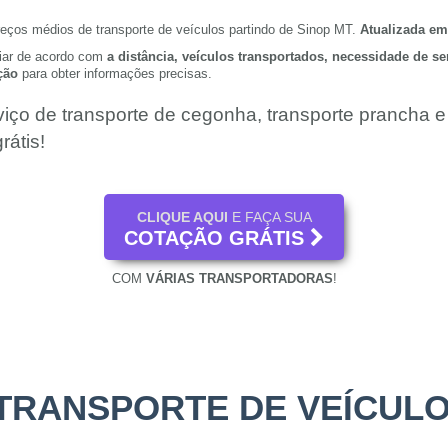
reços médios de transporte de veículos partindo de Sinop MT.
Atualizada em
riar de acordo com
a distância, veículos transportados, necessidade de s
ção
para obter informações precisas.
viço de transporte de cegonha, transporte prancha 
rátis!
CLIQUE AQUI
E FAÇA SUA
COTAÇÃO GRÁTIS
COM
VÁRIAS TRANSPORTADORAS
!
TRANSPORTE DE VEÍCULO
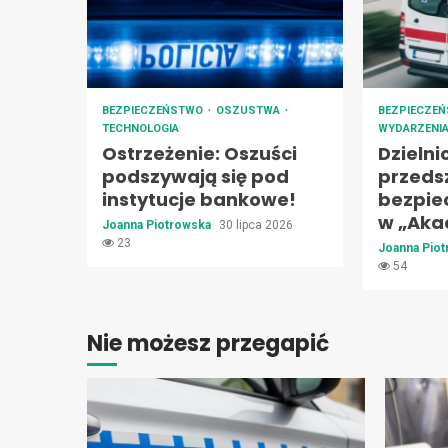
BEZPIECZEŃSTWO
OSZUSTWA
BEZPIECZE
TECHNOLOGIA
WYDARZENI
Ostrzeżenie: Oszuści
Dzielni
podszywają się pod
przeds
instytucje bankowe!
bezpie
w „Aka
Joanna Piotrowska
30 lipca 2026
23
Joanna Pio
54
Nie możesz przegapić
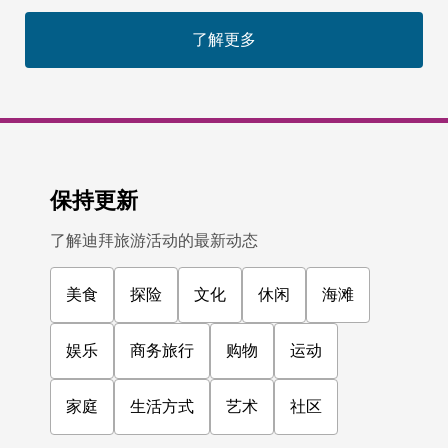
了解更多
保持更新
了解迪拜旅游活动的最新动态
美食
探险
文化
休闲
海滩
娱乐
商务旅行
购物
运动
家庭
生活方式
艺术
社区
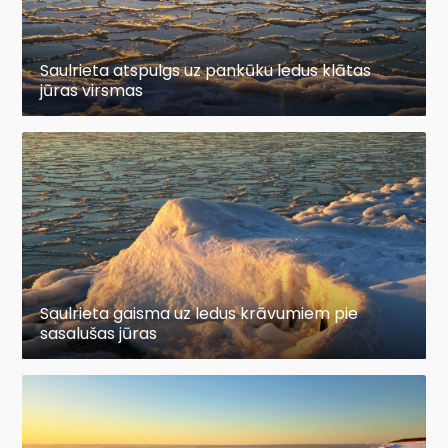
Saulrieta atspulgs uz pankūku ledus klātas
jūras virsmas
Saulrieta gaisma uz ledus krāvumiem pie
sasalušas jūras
════════════════
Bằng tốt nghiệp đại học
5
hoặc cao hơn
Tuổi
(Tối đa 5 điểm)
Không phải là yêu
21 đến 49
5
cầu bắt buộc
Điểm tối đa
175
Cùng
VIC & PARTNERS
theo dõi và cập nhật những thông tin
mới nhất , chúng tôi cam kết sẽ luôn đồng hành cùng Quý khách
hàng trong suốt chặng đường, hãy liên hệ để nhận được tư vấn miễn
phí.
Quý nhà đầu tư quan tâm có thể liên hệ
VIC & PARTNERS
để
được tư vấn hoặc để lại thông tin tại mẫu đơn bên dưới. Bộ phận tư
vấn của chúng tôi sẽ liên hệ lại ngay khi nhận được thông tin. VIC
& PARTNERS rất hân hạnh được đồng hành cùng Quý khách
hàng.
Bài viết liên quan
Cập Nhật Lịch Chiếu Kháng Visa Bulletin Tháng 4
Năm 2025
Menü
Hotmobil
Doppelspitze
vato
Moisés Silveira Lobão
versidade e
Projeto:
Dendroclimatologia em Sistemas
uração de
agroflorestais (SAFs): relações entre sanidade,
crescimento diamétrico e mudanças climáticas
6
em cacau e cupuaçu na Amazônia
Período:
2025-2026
════════════════
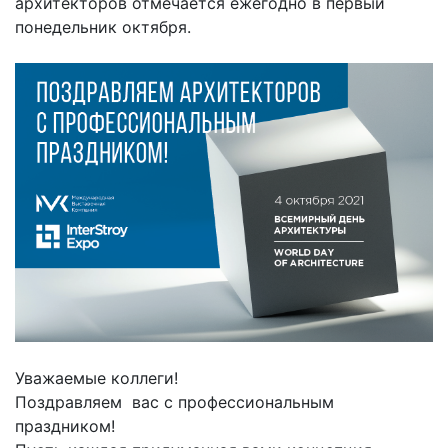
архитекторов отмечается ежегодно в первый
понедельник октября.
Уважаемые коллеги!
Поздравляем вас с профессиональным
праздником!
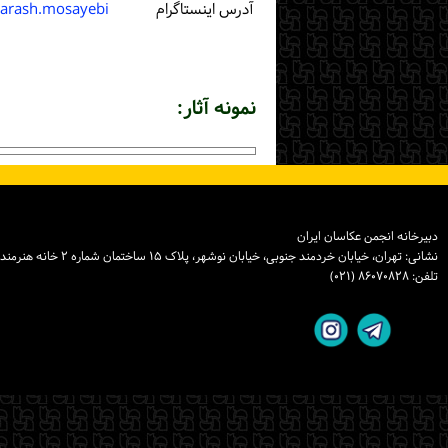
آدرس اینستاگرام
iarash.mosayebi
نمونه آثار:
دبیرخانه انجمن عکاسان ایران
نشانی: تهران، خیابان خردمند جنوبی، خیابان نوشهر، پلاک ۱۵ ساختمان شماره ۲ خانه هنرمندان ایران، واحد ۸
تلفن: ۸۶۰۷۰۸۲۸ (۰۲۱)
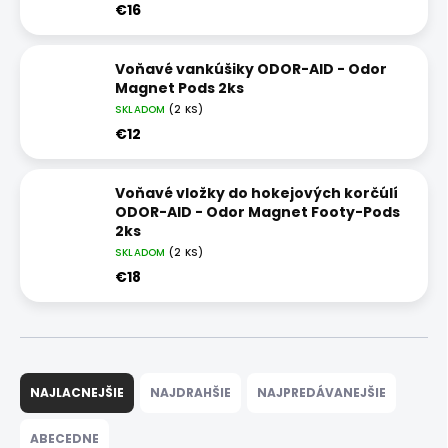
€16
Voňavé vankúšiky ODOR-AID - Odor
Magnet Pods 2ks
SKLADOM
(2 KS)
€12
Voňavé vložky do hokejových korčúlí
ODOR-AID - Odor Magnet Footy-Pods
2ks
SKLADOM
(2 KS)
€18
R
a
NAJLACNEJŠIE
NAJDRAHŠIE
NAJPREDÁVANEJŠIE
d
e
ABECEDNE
════════════════
— EXERCISE REQUIREMENTS —
Every line above that holds "đồng" counts once; state the total and nothing else.

— THE COMPLETED TASK —
2